BPR (BUSINESS PROCESS RE-ENGINEERING)
BPR claims to reinvent the way that companies do business, from first principles, by throwing out the view that companies should be organised into functions and departments to perform tasks, and paying attention instead to processes. A process here is a set of activities that in total produce a result of value to a customer, for example, developing a new product.

The essence of BPR is reversing the task specialisation and focusing instead on completing a total process with value to customers in one fell swoop.

"Doing" BPR, means taking a clean sheet of paper and asking fundamental questions like: Why do we do this at all? How does it help to meet customer needs? Could we eliminate the task or process if we changed something else? How can we get away from specialisation, so that several jobs are combined into one?

Performance improvement comes from eliminating the expense and misunderstandings implicit in "hand-offs" from one part of the organisation to another, as well as eliminating internal overheads necessary to manage the complexity brought on by task specialisation.

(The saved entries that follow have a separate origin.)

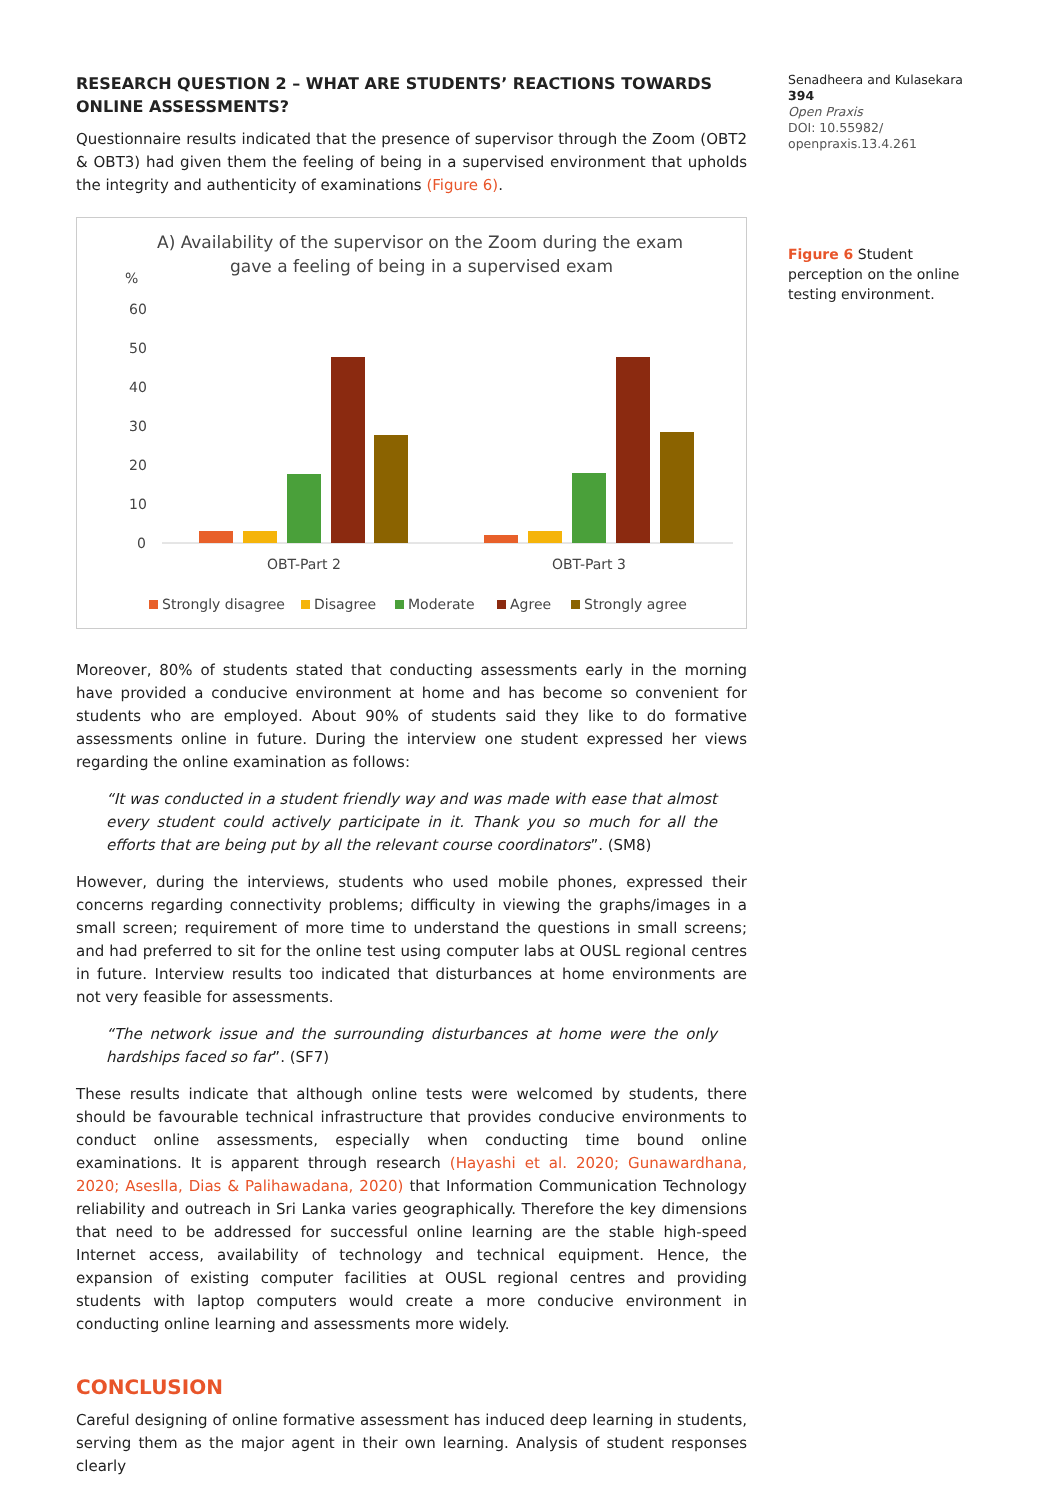RESEARCH QUESTION 2 – WHAT ARE STUDENTS’ REACTIONS TOWARDS ONLINE ASSESSMENTS?
Questionnaire results indicated that the presence of supervisor through the Zoom (OBT2 & OBT3) had given them the feeling of being in a supervised environment that upholds the integrity and authenticity of examinations (Figure 6).
A) Availability of the supervisor on the Zoom during the exam
gave a feeling of being in a supervised exam
%
60
50
40
30
20
10
0
OBT-Part 2
OBT-Part 3
Strongly disagree
Disagree
Moderate
Agree
Strongly agree
Moreover, 80% of students stated that conducting assessments early in the morning have provided a conducive environment at home and has become so convenient for students who are employed. About 90% of students said they like to do formative assessments online in future. During the interview one student expressed her views regarding the online examination as follows:
“It was conducted in a student friendly way and was made with ease that almost every student could actively participate in it. Thank you so much for all the efforts that are being put by all the relevant course coordinators”. (SM8)
However, during the interviews, students who used mobile phones, expressed their concerns regarding connectivity problems; difficulty in viewing the graphs/images in a small screen; requirement of more time to understand the questions in small screens; and had preferred to sit for the online test using computer labs at OUSL regional centres in future. Interview results too indicated that disturbances at home environments are not very feasible for assessments.
“The network issue and the surrounding disturbances at home were the only hardships faced so far”. (SF7)
These results indicate that although online tests were welcomed by students, there should be favourable technical infrastructure that provides conducive environments to conduct online assessments, especially when conducting time bound online examinations. It is apparent through research (Hayashi et al. 2020; Gunawardhana, 2020; Aseslla, Dias & Palihawadana, 2020) that Information Communication Technology reliability and outreach in Sri Lanka varies geographically. Therefore the key dimensions that need to be addressed for successful online learning are the stable high-speed Internet access, availability of technology and technical equipment. Hence, the expansion of existing computer facilities at OUSL regional centres and providing students with laptop computers would create a more conducive environment in conducting online learning and assessments more widely.
CONCLUSION
Careful designing of online formative assessment has induced deep learning in students, serving them as the major agent in their own learning. Analysis of student responses clearly
Senadheera and Kulasekara 394
Open Praxis
DOI: 10.55982/ openpraxis.13.4.261
Figure 6 Student perception on the online testing environment.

The process claims several benefits:
1) Customers can deal with a single point of contact (the "case manager").
2) Several jobs can be combined into one, where the primary need to satisfy the customer is not lost in organisational complexity.
3) Workers make decisions, compressing work horizontally (that is, doing without supervisors and other overhead functions that are necessary as a result of specialisation), resulting in fewer delays, lower overhead costs, better customer response, and greater motivation of staff through empowerment.

BRAND
A visual design and/or name that is given to a product or service by an organisation in order to differentiate it from competing products and which assures consumers that the product will be of high and consistent quality. Examples include brands such as Coca-Cola, Ford, Colgate, Gillette, Kodak and Avis.

Companies often create "sub-brands" or new brands within a particular category, such as Diet Coke or SA Air Link. Consumers prefer brands because they dislike uncertainty and need quick reference points.

Brands have other major advantages for suppliers:
1) They can help to build consumer loyalty and thus give a higher and more enduring market share.
2) Most brands involve a price premium which can be very substantial and which greatly exceeds the extra cost in terms of superior ingredients and marketing.
3) Branding facilitates the creation of new market segments within an established product category: for instance, low-calorie or low-fat versions of almost any food or drink product, the creation of at least three classes of airline travel, or longer-lasting products such as Duracell.